La sede de la Hermandad de Hierro estaba a cinco kilómetros. Cincuenta motociclistas exmilitares que no veían con buenos ojos a los abusadores de menores.
Recorrí el centro a toda velocidad, saltándome los semáforos en rojo. La camioneta seguía detrás de nosotros, pero se rezagaba. Lily se había quedado callada, y me aterraba que se hubiera desmayado de frío o del susto.
—¿Lily? Háblame, cariño.
“Tengo miedo”, dijo la vocecita.
—Lo sé, cariño. Pero fuiste lo suficientemente valiente para correr. Fuiste lo suficientemente valiente para detenerme. Solo ten valor un poco más.
La casa club apareció al frente, con las luces encendidas a pesar de la hora; siempre había alguien despierto para emergencias. Toqué la bocina siguiendo nuestro patrón de emergencia. Tres largas, tres cortas, tres largas.
La puerta del garaje se abrió de golpe y entré derrapando. De todas partes salieron hermanos: algunos en pijama, otros todavía vestidos, todos armados.
—¡Cierra la puerta! —grité—. Está justo detrás...

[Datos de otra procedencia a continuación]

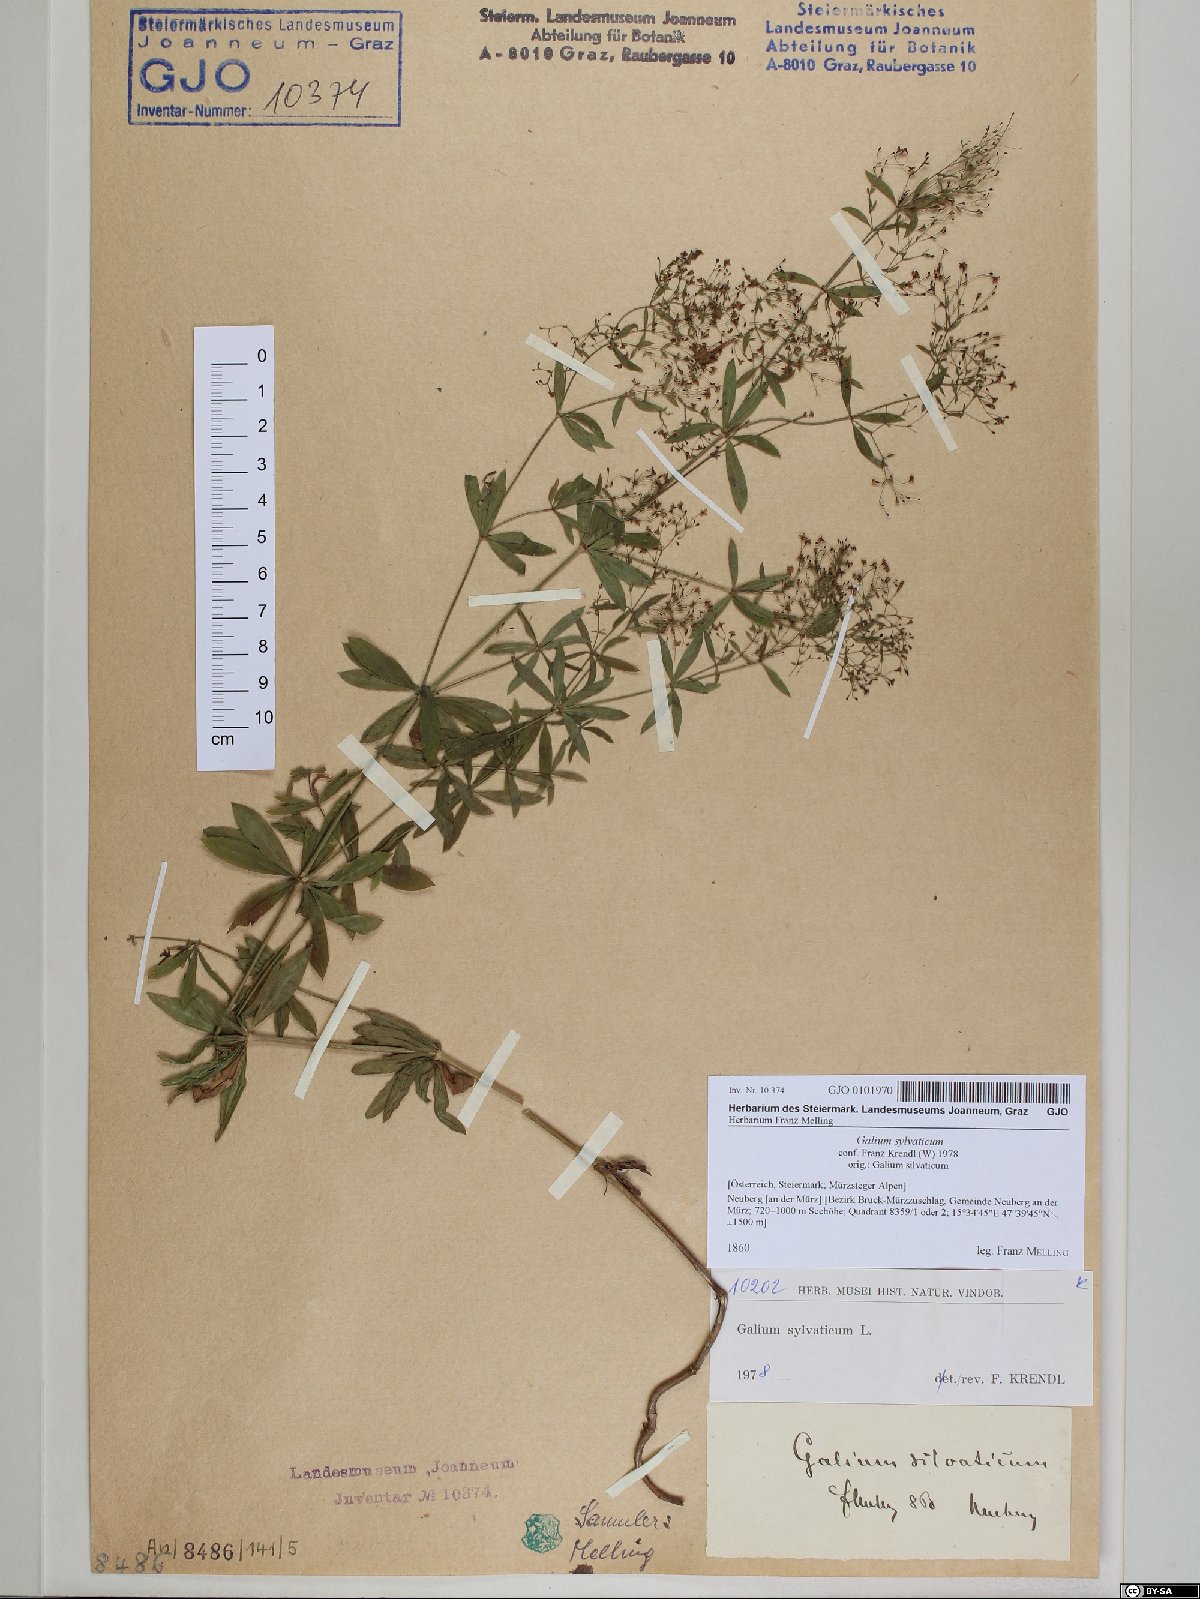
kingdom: Plantae
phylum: Tracheophyta
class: Magnoliopsida
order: Gentianales
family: Rubiaceae
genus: Galium
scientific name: Galium sylvaticum
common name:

El camión se estrelló contra la puerta cerrada del garaje, sacudiendo todo el edificio. Luego, un golpeteo, la voz de un hombre gritando.
¡Sé que está ahí! ¡Es mi hija! ¡Devuélvemela ahora mismo!
Big Mike, nuestro presidente, me miró. Luego a Lily, todavía en mi bici, ahogada en mi casco y mi chaqueta. Su rostro se ensombreció.